• Exercise description:
Please find every line in the entries below that contains the string "post", and copy it.
━━ Data extracts ━━
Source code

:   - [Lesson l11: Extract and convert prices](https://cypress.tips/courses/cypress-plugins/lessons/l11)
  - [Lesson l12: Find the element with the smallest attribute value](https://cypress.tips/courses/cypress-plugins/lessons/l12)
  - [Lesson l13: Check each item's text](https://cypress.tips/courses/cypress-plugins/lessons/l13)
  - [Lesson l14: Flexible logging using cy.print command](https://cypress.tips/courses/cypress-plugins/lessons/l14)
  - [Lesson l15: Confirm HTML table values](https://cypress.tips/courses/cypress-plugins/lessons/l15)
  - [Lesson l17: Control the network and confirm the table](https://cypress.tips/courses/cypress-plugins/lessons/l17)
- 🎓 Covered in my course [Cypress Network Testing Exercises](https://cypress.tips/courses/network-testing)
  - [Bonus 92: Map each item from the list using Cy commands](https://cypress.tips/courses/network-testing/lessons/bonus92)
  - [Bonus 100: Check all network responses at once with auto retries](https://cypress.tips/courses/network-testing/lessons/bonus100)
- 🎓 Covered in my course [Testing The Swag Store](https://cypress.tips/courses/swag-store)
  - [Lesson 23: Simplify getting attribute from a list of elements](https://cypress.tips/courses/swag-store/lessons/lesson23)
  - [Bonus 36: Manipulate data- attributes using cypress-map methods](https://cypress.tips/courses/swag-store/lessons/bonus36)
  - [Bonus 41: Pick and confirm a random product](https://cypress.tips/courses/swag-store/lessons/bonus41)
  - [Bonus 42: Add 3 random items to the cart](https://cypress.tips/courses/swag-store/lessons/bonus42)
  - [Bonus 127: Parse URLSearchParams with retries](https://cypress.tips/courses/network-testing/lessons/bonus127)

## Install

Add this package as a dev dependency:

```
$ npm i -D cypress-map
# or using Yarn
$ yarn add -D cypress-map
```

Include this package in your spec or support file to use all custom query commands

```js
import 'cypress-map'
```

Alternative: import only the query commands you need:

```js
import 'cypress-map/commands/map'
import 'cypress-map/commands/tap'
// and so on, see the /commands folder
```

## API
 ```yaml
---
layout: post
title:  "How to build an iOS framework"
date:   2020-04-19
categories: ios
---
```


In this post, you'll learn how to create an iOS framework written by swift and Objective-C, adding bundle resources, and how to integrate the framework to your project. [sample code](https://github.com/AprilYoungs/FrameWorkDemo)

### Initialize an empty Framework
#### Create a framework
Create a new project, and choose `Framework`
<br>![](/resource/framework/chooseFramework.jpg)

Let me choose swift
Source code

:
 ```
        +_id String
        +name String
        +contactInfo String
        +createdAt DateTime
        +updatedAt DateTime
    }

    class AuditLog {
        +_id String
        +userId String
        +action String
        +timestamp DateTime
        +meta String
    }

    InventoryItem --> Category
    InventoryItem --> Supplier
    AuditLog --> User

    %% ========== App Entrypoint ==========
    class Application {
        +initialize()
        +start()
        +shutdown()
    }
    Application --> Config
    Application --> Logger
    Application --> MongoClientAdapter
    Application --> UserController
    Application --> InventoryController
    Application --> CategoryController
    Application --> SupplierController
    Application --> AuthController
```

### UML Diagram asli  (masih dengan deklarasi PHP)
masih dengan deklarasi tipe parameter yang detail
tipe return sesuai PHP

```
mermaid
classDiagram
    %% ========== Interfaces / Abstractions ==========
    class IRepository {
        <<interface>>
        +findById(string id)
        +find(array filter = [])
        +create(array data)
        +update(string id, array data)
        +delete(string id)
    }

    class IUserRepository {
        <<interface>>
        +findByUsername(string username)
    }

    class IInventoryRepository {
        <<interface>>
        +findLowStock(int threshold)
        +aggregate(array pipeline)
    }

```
━━━
• Response area:
layout: post
In this post, you'll learn how to create an iOS framework written by swift and Objective-C, adding bundle resources, and how to integrate the framework to your project. [sample code](https://github.com/AprilYoungs/FrameWorkDemo)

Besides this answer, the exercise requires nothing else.